When the above cell finishes running successfully, you will see `[1]`, in the bottom left corner of the box. This means that the packages are loaded and ready to be used.

### 3.1 Anatomy of our data <a id='anatomy'></a> 

By data we refer to the collection of samples and features. Each **sample** represents a row in our table and is denoted with a unique ID. For each sample, we get a set of **features** that were measured. Features represent certain characteristics of our samples. 

Let us illustrate samples and features structure on our Swiss food composition dataset. To do this, we first have to **load the data**. The dataset is stored in a `.csv` (comma separated values) file and we will save it in a **pandas dataframe**.

In [None]:
dataset = pd.read_csv('data/swiss_food_composition.csv', index_col=0)

In order to find how many samples and features we have in our dataset, we can use the `shape` attribute of the `dataset` dataframe. 

In [None]:
dataset.shape

Now, we know that there are 1092 samples (rows) and 42 features (columns) in our dataset.

To see how the first 5 rows of our dataset look we can use the `head()` method.

In [None]:
dataset.head()

To see how the last 5 rows of our dataset look we can use the `tail()` method.

In [None]:
dataset.tail()

We can see in the above data excerpts that each sample is linked with a unique row `ID` ranging from `1` to `1091`.

### 3.2 Data Quality Control <a id='quality'></a>

Usually, the first step in the data pre-processing phase is to assess the quality of our data. There are different ways how to inspect this and here we will explore some of them.

#### Find number of missing values

Let us start by getting some information regarding what type of data the dataset contains. For this we will use the `info()` method of the `dataset` dataframe. Besides listing the data types of each column, it shows how many non-empy (`non-null`) values are there for each feature.

In [None]:
dataset.info()

As we see, most of the columns hold decimal values, which in Python corresponds to the **float64** data type.
The first two columns, `Name` and `Category` are `strings` (sequences of characters) and `pandas` recognizes them as objects.

The missing values in the dataset are recorded as `NaN`s. Let us look at an example: 

In [None]:
dataset.iloc[0:1, :]

In the above example, we see that for `Agar Agar` we do not have a value for `fatty_acids_sat_g`, `fatty_acids_monounsat_g`, `fatty_acids_polyunsat_g`, etc.

▶ Data records:
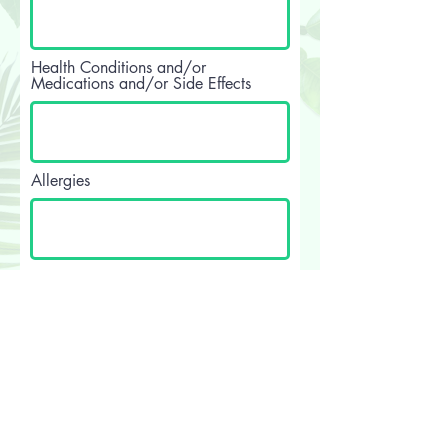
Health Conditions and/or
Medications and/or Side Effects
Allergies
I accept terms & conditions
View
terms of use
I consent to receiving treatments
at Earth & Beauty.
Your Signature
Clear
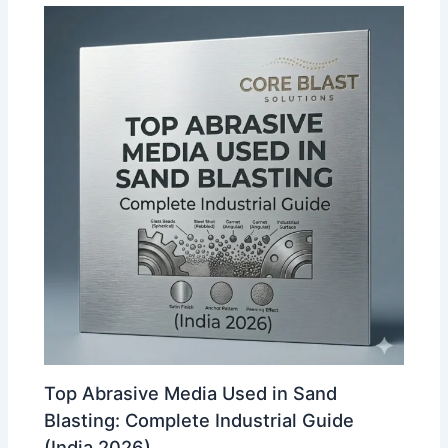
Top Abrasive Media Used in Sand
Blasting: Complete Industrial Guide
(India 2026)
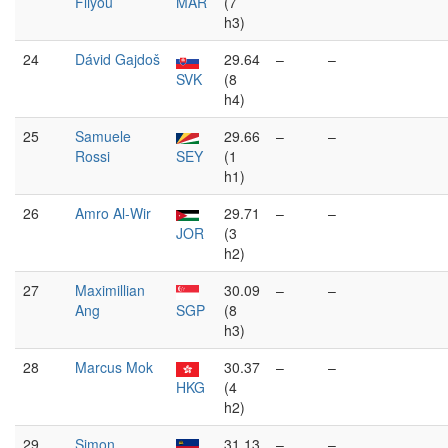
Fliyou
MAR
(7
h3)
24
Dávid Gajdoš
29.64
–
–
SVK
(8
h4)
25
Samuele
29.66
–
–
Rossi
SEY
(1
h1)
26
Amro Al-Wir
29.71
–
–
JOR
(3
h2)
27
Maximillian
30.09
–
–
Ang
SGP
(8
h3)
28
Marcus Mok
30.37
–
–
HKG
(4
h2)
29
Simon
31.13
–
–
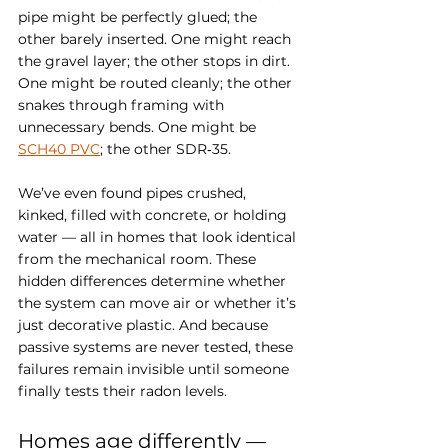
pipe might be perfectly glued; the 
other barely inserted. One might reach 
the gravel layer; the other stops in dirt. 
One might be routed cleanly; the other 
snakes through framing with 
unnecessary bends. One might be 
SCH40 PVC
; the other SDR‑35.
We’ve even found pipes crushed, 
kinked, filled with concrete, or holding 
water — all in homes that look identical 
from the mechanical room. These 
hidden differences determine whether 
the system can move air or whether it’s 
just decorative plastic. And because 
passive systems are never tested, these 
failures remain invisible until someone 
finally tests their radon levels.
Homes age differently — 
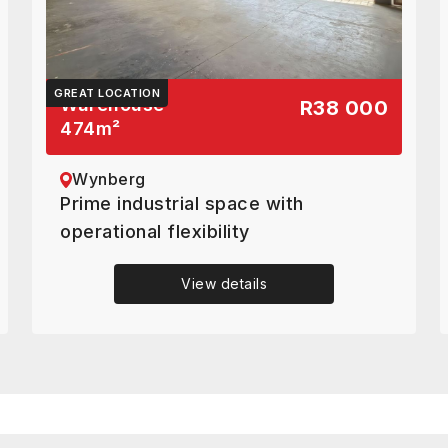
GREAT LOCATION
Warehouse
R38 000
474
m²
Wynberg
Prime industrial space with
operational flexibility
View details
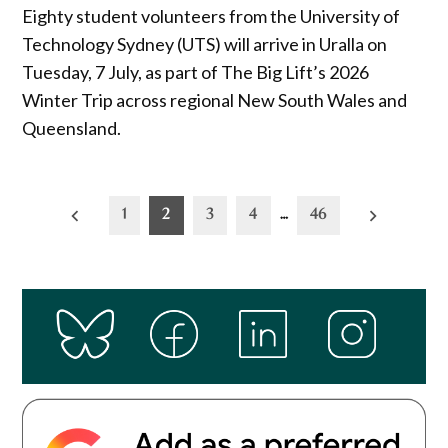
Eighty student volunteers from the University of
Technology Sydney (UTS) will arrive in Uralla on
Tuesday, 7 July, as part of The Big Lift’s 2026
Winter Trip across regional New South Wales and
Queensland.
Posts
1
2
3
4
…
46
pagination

▶ What you will do:
1: Using the Swiss food data excerpt, decide whether each statement agrees with it. Answer yes or no for each, quoting the words that settle it.
(a) Most of the columns hold decimal values.
(b) Pandas recognizes the Name and Category columns as float64.
(c) Missing values in the dataset are recorded as zeros.
2: Answer these questions from the Swiss food data excerpt, one per line.
(a) Which attribute of the dataframe tells how many samples and features there are?
(b) Besides the data types of each column, what does the info() method show?
(c) Which food is given as the example of a row with missing fatty acid values?
3: Pick up the Swiss food data excerpt after its last sentence and continue it.
The material above comes from a separate source and is not part of the Swiss food data excerpt.

▶ Results by task:
1:
(a) Yes: "most of the columns hold decimal values"
(b) No: "recognizes them as objects"
(c) No: "The missing values in the dataset are recorded as `NaN`s"

2:
(a) The shape attribute.
(b) How many non-empty (non-null) values there are for each feature.
(c) Agar Agar.

3:
#### Removing features with a lot of missing values

The features (columns) that have a lot of missing values will not be useful for the models. That is why we need to remove them. Determining what *a lot* means depends on the context and task at hand. In our case, we will remove the features that have more than 20% of the values missing. For this we will need to find the actual minimum number of rows that have to contain a value per feature so that they will be kept. Since we will remove features that have more than 20% of the data missing, we will keep those that have at least 80%. We have 1092 samples in total, this means that we will keep features that have at least $$\left\lceil 0.8*1092=873.6\right\rceil = 874$$ non-missing values. 

First, we will print the number of `NaN` values per column.

In [None]:
nan_total_col = dataset.isna().sum(axis=0)
nan_total_col

From the list above, we will remove all columns that have more than 1092-874 = 218 missing values. Only the `selenium_µg` has more than 218 missing values.

The above code cell does the following:

It checks each value of the dataset and marks it with 1 if it is a `nan` and with a 0 otherwise. Then, it computes the sum of each column using the `sum()` method with the `axis=0`. In this way we find the number of 1s per column, which means the number of values that are `nan`s per column. You can find a visual explanation on [Figure 2](#boolean-mask-illustration) below.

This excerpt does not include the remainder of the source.